Twitter has over 300 million active users every month and is widely used in the public debate. This makes Twitter an excellent platform for research – but also for spammers and automated programs.
Studies have estimated that 5–10 % of all users are so-called bots, which automatically create their own tweets and retweet others, and that 20–25 % of all tweets are autogenerated. Many bot accounts are used to influence societal issues, for example elections, and to spread fake news. They can thus also influence the research that is done in areas such as political campaigns and social changes.
Man or machine?
Therefore, it is important to be able to investigate whether a given tweet is written by a human or a machine. For this purpose, researchers in the digital humanities – computer science, mathematics and linguistics – at Linnaeus University and the University of Eastern Finland have developed a computer program that uses machine learning.
"The program provides data of better quality and thus a better picture of reality when collecting texts from Twitter for sociolinguistic research based on their content", says Jonas Lundberg, senior lecturer in computer science at Linnaeus University.
The program developed by the researchers has a unique feature that distinguishes it from previous attempts.

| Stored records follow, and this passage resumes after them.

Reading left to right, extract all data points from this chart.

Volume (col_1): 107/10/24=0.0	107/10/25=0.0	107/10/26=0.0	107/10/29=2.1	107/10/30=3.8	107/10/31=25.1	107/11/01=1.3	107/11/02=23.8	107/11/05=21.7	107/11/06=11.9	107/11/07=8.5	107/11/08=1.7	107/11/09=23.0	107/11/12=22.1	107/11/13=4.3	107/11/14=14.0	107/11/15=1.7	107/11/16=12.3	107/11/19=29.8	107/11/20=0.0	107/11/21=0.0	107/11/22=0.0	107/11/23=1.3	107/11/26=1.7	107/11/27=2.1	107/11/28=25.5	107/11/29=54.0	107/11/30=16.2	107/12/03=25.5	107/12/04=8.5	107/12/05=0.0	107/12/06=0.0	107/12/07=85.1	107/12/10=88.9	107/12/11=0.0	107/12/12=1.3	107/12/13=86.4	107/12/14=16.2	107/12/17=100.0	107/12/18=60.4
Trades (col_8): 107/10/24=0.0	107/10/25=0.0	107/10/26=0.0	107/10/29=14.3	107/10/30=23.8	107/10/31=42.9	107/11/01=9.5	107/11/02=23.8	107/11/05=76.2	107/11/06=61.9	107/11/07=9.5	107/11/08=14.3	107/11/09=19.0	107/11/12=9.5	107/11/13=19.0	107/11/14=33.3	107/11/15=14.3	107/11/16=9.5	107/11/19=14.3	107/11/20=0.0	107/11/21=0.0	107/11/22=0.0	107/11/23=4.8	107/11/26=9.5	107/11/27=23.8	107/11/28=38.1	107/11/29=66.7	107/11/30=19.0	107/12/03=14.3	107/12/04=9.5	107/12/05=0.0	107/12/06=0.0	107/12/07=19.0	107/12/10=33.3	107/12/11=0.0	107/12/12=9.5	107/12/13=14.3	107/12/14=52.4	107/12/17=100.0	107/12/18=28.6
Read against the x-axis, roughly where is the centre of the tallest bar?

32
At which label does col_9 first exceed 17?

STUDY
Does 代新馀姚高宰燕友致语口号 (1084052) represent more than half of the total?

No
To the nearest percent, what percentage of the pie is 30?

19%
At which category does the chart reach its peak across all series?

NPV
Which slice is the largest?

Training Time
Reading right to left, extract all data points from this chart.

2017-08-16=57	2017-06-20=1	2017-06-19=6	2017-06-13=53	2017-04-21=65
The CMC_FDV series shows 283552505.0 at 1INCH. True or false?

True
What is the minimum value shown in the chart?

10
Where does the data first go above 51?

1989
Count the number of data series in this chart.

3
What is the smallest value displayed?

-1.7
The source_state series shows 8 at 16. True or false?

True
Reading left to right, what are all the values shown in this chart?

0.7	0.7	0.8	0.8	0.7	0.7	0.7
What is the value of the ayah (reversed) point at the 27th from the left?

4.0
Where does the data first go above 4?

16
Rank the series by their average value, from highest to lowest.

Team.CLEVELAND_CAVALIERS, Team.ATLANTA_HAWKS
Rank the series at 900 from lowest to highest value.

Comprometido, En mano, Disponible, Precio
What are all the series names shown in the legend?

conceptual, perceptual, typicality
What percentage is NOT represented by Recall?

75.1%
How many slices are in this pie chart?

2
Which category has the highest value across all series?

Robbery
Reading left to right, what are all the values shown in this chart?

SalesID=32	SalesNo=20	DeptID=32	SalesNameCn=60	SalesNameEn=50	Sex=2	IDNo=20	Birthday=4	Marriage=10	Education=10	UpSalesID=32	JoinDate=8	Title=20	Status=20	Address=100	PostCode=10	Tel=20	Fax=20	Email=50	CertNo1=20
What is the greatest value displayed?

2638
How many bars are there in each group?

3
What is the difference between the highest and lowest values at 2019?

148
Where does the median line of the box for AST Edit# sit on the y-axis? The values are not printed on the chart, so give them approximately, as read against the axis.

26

"The algorithm in the program only examines parameters that are both language and country independent in the metadata that accompanies each tweet. The text, the Twitter message itself, is not used. This makes the algorithm language independent and applicable also in less used languages and on data sets that use several different languages", says Jonas Lundberg.
The results are promising. After the program had been trained using Swedish and Finnish tweets, it could correctly classify 98.2 % of all tweets in a third language, English. But the development work continues.
"A lot of work remains. We need to train and test the algorithm in more languages before it can be considered reliable", says Jonas Lundberg.
The article is called Towards a language independent Twitter bot detector and was presented at the 4th Digital Humanities in the Nordic Countries conference.
The work is part of the research in the Data Intensive Digital Humanities group at Linnaeus University. This interdisciplinary research team combines traditional philological methods with empirical evidence to develop and apply new methods to enrich and (visually) analyse natural-language data streams in social media. The goal is to gain new insights on language variation in social contexts.
The program that has been developed is currently used mainly for clearing off machine-generated tweets before initiating linguistic analyzes. However, attempts have also been made to use the program to recognize Twitter users with a very large proportion of machine-generated tweets, so-called bots (from the word robot).